- BRANO -
#####
Nel giorno fissato per lo svolgimento del processo, accusatore e accusato erano chiamati (citati) a intervenire nella sede del giudizio. Aveva quindi inizio il dibattimento, con l’actor che pronunciava un discorso d’accusa che non doveva essere interrotto (oratio perpetua), cui potevano seguire le orazioni di altri cittadini che si erano uniti all’actor al momento della formalizzazione dell’accusa, in qualità di subscriptores. Veniva poi la replica del reus o, più spesso, dei suoi difensori. Queste figure erano distinte in tre categorie: i patroni, cioè quanti supportavano l’imputato con le arringhe in suo favore, contando sul proprio prestigio personale, sulla competenza giuridica e sull’abilità oratoria; gli advocati, personaggi particolarmente influenti, che, pur senza prendere direttamente la parola, comparivano in tribunale a fianco dell’accusato allo scopo di condizionare i giudici con la propria autorevole e tacita presenza; i laudatores, cioè coloro ai quali spettavano brevi discorsi in elogio dell’imputato, a prescindere dall’argomento del processo. Ciò era ammesso, perché nel mondo romano non si giudicava un reus solo sulla scorta dei capi d’accusa, ma si formulava nei suoi confronti un giudizio complessivo; di conseguenza, il fatto di aver precedentemente agito per il bene dello Stato, di godere di buona fama e di poter esibire amicizie importanti (gli advocati) poteva esercitare una notevole influenza sulla giuria e, naturalmente, sul verdetto stesso (anche in presenza di crimini manifesti!).
#####
(Un blocco di dati)
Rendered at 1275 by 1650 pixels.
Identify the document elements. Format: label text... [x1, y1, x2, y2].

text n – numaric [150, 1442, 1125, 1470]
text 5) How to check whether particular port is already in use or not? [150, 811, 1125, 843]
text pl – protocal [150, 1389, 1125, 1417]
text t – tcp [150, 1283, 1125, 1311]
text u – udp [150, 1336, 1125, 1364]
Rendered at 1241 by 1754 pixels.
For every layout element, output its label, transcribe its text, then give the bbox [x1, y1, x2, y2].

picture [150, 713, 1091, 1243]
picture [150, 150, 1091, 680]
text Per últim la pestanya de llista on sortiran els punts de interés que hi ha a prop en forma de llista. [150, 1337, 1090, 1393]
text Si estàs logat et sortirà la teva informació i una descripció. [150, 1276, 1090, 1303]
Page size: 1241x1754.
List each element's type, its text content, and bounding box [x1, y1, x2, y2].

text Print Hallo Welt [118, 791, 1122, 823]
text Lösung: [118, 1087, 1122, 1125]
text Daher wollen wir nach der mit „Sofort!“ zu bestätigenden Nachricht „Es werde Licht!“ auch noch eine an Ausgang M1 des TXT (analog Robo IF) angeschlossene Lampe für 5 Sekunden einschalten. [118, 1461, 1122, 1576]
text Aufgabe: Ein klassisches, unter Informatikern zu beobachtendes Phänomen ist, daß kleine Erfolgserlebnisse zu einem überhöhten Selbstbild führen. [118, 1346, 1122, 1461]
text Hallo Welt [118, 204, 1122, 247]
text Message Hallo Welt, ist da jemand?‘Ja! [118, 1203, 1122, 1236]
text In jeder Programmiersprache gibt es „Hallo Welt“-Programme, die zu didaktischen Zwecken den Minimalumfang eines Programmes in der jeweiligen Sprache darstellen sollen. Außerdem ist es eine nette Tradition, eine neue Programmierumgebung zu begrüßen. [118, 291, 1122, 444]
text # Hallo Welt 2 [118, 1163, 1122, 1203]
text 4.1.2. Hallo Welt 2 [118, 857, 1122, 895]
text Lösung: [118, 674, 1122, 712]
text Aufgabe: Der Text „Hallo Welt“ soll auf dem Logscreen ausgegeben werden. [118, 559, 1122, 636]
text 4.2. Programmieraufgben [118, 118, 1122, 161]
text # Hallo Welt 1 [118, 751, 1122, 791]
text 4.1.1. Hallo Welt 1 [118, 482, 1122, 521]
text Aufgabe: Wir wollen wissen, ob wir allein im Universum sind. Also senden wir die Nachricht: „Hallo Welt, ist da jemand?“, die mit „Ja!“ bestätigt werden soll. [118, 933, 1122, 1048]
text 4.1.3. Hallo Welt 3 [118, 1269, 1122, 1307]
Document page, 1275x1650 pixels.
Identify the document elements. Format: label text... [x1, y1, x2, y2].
#####
- DETTAGLI DEL QUESITO -
Indica quale compito avevano gli advocati in tribunale secondo il brano sul processo romano.

- RISPOSTA ATTESA -
Comparivano in tribunale a fianco dell'accusato senza prendere la parola, per condizionare i giudici con la propria autorevole e tacita presenza.